La moitié de ces dossiers concernent plus spécifiquement le soutien aux dépenses du système d'endiguement (surveillance et entretien courant) et à la création de zones d'expansion de crues susceptibles de réduire la pression sur les ouvrages hydrauliques concernés.

S'agissant de la prévention des risques d'incendie de forêt, les financements les plus demandés portent sur la protection et la défense des zones déjà urbanisées contre les incendies (37 % en 2023) l'aménagement de la forêt aux abords des zones urbanisées (32 %), la détection précoce des départs de feux et la surveillance (15 %) et enfin le développement de la connaissance et de la culture du risque (11 %).

TROISIÈME PARTIE
SERVICE PUBLIC DE L'ÉNERGIE
ET TRANSITION ÉNERGÉTIQUE 

I. LES COMPENSATIONS DE L'ÉTAT AUX PRODUCTEURS D'ÉLECTRICITÉ RENOUVELABLE RETROUVENT DES NIVEAUX COMPARABLES À LA SITUATION D'AVANT CRISE

A. LES RECETTES EXCEPTIONNELLES QUE L'ÉTAT A RÉELLEMENT PERÇUES DES PRODUCTEURS PENDANT LA CRISE SE SONT RÉVÉLÉES NETTEMENT MOINS ÉLEVÉES QUE LES ANTICIPATIONS INITIALES

1. En 2022 et 2023, des recettes exceptionnelles de 5,9 milliards d'euros, inférieures de 24 milliards d'euros aux estimations qui avaient été réalisées à la fin de l'année 2022

Les charges de service public de l'énergie correspondent en théorie aux dépenses de l'État qui compensent les obligations de service public assignées aux entreprises du secteur de l'électricité et du gaz par le code de l'énergie. La Commission de régulation de l'énergie (CRE) est chargée d'évaluer chaque année le montant des charges de service public de l'énergie (CSPE)30(*). À travers cette mission, en pratique, elle détermine la grande majorité des crédits du programme 345 « Service public de l'énergie ».

# # # #

* _ÉNONCÉ DE L'EXERCICE_: Recopiez dans le texte fourni tout ce qui va de « La moitié de » jusqu'à « ouvrages hydrauliques concernés. ». Le matériel qui suit est indépendant du texte fourni.

* _DONNÉES PRÉSENTÉES_:

# # # #

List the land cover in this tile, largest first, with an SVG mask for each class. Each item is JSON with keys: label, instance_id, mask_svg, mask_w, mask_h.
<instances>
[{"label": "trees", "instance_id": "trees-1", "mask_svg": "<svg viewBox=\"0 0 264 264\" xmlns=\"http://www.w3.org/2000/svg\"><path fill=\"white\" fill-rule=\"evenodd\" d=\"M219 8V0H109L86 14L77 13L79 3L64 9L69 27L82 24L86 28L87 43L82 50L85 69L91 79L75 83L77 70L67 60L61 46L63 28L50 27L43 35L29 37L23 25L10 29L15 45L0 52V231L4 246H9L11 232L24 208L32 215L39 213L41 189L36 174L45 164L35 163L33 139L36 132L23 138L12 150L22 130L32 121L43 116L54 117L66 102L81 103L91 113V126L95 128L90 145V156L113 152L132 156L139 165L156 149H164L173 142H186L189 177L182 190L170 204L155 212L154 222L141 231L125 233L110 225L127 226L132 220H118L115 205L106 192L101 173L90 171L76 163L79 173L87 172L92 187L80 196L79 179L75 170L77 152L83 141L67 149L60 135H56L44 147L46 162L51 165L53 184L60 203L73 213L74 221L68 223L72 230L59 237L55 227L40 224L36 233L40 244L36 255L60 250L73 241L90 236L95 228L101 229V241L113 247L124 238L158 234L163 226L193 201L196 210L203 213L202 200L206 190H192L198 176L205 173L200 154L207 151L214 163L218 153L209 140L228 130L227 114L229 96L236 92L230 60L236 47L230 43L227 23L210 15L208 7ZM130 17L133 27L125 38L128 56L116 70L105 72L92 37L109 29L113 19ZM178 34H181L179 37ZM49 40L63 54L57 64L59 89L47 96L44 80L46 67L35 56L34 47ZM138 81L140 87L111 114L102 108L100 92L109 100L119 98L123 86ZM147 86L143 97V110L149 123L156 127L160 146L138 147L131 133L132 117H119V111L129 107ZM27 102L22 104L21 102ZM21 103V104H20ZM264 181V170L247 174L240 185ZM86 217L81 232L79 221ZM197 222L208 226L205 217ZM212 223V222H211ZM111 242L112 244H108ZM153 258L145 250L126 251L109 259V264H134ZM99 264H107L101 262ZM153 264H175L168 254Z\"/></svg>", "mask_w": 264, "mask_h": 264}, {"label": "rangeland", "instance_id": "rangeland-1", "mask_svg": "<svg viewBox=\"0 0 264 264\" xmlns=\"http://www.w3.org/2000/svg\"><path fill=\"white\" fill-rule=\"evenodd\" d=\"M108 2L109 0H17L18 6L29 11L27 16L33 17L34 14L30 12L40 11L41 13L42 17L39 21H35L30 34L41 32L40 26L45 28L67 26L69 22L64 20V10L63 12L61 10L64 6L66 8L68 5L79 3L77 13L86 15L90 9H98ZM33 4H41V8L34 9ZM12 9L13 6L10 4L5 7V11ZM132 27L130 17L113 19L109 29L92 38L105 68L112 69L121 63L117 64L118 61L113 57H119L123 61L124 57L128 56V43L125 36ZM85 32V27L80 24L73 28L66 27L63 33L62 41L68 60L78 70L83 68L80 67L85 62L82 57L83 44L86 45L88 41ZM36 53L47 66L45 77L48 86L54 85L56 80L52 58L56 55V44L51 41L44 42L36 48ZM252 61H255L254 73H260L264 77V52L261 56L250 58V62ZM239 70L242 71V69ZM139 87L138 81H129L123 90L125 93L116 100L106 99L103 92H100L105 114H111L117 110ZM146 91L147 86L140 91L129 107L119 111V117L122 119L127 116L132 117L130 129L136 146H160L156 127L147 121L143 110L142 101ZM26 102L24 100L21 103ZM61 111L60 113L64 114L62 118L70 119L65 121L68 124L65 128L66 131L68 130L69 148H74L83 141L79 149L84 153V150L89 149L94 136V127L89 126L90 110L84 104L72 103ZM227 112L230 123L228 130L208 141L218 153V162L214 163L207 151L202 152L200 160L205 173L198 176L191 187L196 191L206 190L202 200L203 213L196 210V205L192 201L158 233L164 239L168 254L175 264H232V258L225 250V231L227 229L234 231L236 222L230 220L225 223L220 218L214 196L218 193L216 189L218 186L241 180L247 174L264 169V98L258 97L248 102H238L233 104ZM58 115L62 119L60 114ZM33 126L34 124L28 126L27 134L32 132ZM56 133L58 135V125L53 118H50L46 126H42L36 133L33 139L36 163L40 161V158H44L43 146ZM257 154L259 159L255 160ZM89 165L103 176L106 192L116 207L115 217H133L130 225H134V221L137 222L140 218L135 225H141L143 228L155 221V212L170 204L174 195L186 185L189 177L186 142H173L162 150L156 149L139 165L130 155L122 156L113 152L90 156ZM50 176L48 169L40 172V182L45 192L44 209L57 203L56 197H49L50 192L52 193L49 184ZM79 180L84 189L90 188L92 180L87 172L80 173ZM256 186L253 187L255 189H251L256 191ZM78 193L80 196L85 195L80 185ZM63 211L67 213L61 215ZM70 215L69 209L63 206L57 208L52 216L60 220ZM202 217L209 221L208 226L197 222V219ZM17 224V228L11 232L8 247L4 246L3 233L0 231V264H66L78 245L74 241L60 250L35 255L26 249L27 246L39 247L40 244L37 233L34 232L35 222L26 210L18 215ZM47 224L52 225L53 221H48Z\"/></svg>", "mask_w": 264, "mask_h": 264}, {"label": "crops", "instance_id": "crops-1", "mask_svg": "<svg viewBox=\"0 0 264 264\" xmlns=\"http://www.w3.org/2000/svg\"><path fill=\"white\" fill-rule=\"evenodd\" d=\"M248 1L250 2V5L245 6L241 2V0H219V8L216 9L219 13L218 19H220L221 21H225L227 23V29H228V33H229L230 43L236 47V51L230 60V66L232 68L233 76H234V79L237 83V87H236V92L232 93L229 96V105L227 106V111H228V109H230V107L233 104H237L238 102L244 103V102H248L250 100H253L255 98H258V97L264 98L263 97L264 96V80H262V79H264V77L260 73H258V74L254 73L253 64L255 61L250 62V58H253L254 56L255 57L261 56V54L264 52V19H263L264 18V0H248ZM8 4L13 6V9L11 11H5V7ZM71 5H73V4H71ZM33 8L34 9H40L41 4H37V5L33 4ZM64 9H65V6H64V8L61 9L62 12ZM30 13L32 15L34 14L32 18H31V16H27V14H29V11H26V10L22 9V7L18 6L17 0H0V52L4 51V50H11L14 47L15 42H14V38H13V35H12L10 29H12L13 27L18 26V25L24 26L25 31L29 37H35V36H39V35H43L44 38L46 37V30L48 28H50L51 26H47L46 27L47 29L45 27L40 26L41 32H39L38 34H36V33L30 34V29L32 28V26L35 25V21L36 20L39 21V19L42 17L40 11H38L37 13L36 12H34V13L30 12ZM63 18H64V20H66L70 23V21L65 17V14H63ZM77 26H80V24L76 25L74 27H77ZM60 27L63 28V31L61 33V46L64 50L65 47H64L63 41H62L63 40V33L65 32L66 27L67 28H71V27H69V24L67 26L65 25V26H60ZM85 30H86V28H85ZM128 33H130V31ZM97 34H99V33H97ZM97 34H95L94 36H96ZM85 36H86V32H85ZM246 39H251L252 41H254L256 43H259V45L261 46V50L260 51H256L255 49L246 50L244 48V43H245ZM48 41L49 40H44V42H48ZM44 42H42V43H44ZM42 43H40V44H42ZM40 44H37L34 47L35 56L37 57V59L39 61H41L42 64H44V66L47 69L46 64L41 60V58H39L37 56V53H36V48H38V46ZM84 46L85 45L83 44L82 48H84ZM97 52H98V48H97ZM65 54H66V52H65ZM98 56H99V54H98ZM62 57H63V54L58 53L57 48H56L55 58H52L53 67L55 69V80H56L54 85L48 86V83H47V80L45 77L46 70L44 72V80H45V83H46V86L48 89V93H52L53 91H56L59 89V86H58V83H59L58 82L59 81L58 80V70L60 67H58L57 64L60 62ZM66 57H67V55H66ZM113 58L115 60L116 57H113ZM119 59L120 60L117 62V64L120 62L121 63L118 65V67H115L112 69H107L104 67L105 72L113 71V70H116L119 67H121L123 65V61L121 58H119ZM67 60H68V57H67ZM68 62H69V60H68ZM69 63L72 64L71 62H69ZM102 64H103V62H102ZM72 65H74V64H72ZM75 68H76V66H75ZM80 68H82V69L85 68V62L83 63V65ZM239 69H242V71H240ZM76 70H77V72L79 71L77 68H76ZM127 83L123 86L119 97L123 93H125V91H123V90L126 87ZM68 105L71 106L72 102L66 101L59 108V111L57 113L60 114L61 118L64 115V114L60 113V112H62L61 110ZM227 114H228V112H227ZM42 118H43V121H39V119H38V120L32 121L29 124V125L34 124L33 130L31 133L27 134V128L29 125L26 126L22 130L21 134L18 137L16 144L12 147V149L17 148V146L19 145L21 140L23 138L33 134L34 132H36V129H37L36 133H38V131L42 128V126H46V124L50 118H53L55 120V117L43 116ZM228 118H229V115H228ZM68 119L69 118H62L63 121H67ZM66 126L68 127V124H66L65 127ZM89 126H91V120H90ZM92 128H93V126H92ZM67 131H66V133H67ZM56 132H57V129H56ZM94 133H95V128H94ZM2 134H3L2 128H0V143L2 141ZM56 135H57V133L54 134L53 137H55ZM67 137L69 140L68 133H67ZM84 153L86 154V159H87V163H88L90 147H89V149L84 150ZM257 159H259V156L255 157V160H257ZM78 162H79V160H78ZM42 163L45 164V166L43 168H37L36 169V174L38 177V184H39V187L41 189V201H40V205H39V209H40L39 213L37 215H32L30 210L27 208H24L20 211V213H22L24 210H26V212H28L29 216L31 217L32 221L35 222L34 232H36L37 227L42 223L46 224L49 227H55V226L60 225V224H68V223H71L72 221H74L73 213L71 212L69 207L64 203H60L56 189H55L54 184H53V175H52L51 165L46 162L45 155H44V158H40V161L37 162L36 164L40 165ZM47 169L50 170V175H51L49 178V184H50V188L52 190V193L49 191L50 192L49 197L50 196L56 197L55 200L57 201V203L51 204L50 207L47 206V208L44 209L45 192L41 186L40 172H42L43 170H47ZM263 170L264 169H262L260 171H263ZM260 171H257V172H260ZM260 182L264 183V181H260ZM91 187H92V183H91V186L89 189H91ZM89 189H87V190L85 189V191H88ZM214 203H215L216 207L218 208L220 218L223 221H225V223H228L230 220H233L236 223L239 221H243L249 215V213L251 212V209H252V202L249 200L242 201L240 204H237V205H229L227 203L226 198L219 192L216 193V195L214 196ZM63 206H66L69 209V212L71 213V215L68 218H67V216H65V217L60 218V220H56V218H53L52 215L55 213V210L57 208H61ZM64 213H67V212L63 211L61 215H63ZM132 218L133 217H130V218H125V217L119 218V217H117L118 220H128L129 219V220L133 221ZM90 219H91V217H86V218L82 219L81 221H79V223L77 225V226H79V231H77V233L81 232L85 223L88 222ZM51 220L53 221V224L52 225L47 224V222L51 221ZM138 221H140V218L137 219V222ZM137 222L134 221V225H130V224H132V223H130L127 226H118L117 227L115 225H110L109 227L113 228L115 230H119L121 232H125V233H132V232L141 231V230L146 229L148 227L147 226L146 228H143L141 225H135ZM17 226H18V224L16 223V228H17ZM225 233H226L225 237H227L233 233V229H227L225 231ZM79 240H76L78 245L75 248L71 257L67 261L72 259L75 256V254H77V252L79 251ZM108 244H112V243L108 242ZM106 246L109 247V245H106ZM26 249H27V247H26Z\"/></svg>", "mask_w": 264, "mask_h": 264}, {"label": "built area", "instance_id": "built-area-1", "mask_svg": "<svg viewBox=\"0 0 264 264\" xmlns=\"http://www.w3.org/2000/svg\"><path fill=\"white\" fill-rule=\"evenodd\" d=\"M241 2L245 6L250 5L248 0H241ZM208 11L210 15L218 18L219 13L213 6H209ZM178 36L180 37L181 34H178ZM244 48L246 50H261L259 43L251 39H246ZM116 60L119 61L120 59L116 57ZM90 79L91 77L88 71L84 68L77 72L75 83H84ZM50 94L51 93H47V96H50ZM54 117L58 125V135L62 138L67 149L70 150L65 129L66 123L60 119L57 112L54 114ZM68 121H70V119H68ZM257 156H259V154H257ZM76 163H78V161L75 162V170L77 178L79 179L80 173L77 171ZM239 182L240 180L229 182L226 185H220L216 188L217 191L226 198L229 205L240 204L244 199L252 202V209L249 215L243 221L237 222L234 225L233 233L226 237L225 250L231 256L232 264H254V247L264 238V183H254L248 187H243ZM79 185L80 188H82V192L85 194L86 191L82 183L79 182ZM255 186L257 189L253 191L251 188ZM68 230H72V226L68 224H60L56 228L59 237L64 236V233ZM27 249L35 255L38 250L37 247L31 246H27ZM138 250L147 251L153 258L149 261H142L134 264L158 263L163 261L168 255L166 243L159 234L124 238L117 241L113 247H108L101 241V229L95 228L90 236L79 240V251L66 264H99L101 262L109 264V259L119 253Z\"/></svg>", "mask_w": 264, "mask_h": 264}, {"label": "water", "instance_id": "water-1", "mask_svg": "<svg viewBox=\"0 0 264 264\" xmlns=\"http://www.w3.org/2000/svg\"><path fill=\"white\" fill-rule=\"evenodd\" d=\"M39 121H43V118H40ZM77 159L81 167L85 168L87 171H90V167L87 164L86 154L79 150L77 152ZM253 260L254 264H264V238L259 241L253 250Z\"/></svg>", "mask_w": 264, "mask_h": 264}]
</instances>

# # # #

* _RÉPONSE RÉDIGÉE_:
La moitié de ces dossiers concernent plus spécifiquement le soutien aux dépenses du système d'endiguement (surveillance et entretien courant) et à la création de zones d'expansion de crues susceptibles de réduire la pression sur les ouvrages hydrauliques concernés.